Q: What does his loss mean to the linebacker group and the whole defense?
BB: Jerod, I think I’ve been on record many times talking about Jerod. He does a lot for us on the field, off the field. But we’re just going to have to move on.
Q: How will your other linebackers be inserted?
BB: That’s why we have them. That’s why we have a full team. if we ever happen to lose somebody, somebody else has to step in and play. That’s why we have a full team.
Q: Does it compare to Vince Wilfork in that there’s no other like that’s like him?
BB: I don’t know.
Q: What do you look for in a player that would have the communication device in their helmet?
BB: They have to be able to communicate from the sideline to the rest of the players on the field.
Q: Is it imperative for that player to always be on the field? Can you split that up if it’s a guy that comes off in certain situations?

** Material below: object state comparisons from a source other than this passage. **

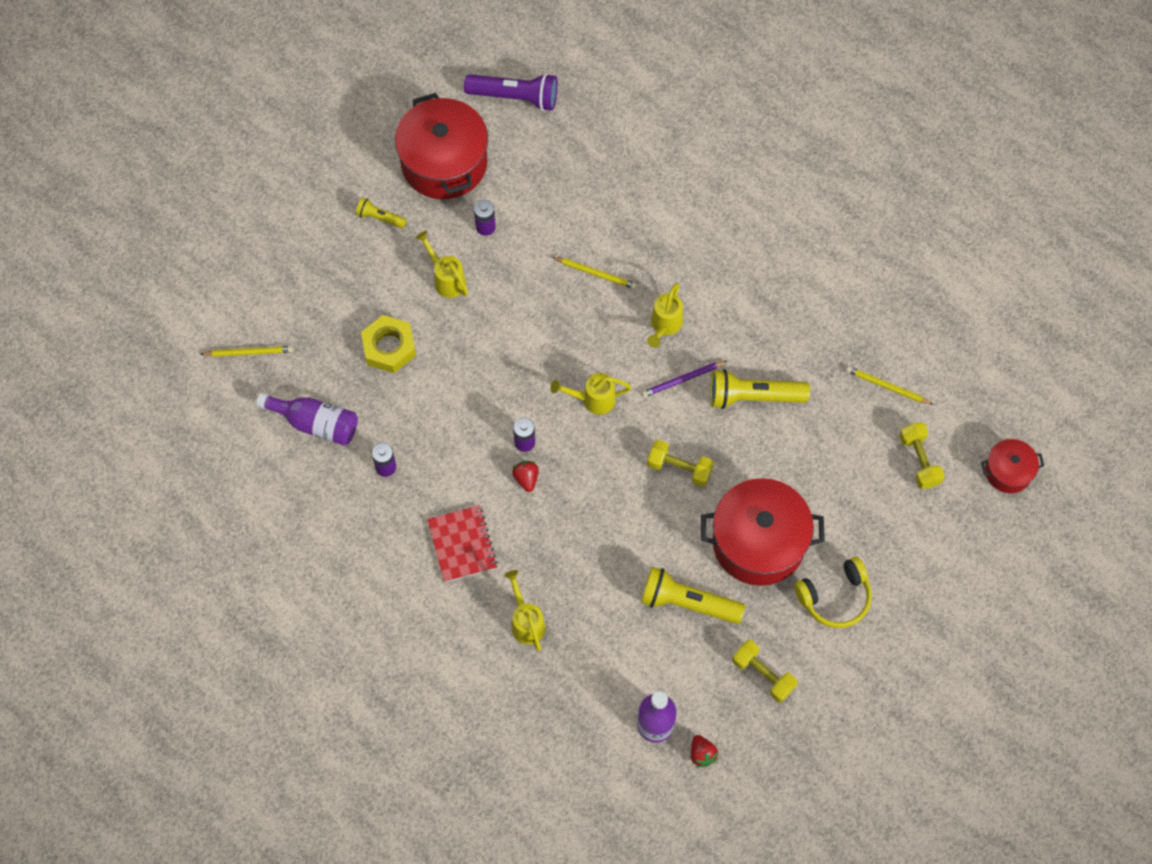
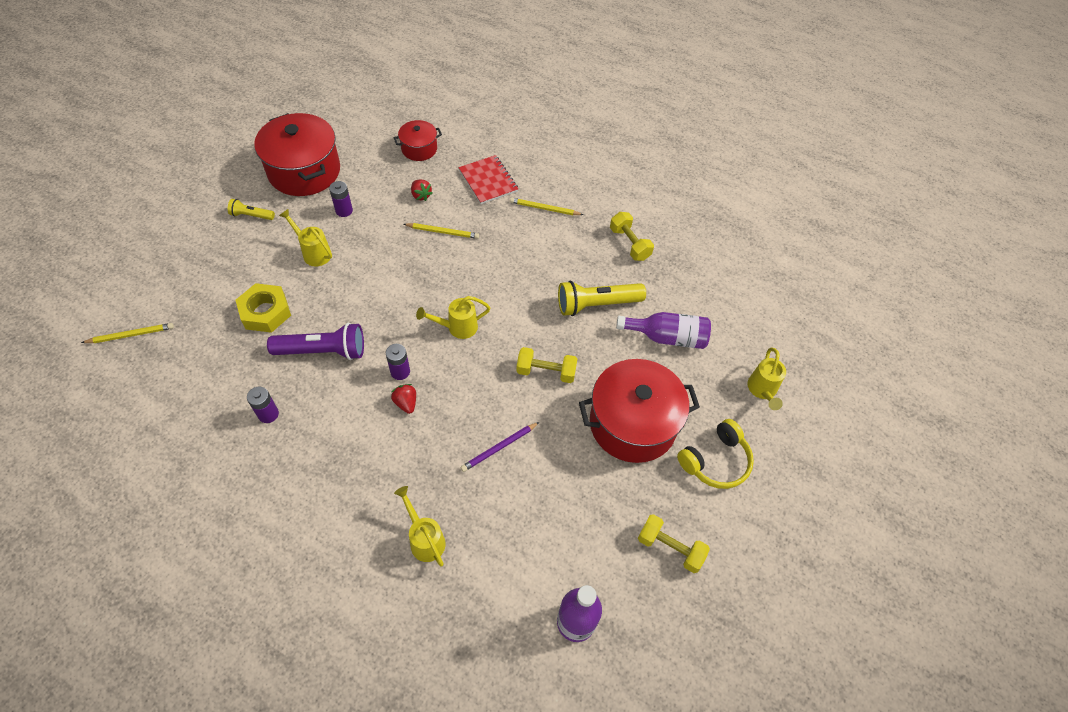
camera: 15 degrees left, 10 degrees down
(315, 423) = (197, 386): purple bottle -> purple bottle (667, 337)
(462, 544) = (350, 474): red notebook -> red notebook (488, 181)
(515, 97) = (358, 122): purple flashlight -> purple flashlight (323, 351)
(664, 326) = (508, 262): yellow watering can -> yellow watering can (762, 391)
(683, 380) = (533, 300): purple pencil -> purple pencil (499, 448)
(687, 602) = (580, 490): yellow flashlight -> none
(702, 754) = (631, 644): red strawberry -> red strawberry (421, 195)
(887, 387) = (705, 281): yellow pencil -> yellow pencil (544, 209)
(919, 460) = (750, 333): yellow dumbbell -> yellow dumbbell (629, 244)
(1008, 471) = (826, 330): red pot -> red pot (419, 149)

BB: Sure, you could do that. If he comes off, then you’d have to signal or communicate it some other way. You wouldn’t be able to use the helmet communication. Yeah, sure. That happens anyway. There are always periods in the game from time to time, or in some games where the communication system doesn’t work from the coach to the quarterback or the coach to the signal caller, whatever it is, then you have to have an alternative way to communicate that. We’d have to do that even if the player out there had the green dot. There’s just times when it doesn’t work.
Q: Is there a reason it’s usually a linebacker?
BB: Could be anybody.
Q: Is there a benefit to it being a linebacker? They communicate with all levels.
Q: What about a defensive back?
BB: One guy has to get it to the other 10, however you slice it up. Whatever you feel is the most efficient way to do that for your defensive system and the players that are involved then you pick out your best option.
The media didn’t even ask about Aqib Talib, who left Sunday’s game with a hip injury and was not at practice on Wednesday. As tough as it will be to replace, Mayo, losing Talib could be an even bigger blow for a New England defense that had made drastic improvements this season. Talib led the team and was tied for the league lead with four interceptions, was tied for fifth in passes defended and he had been more than good enough to match up against some of the league’s best cathcers in recent weeks – Julio Jones, A.J. Green and Jimmy Graham.
Talib’s status is still uncertain, but the bad news is he’s had a history of hip trouble.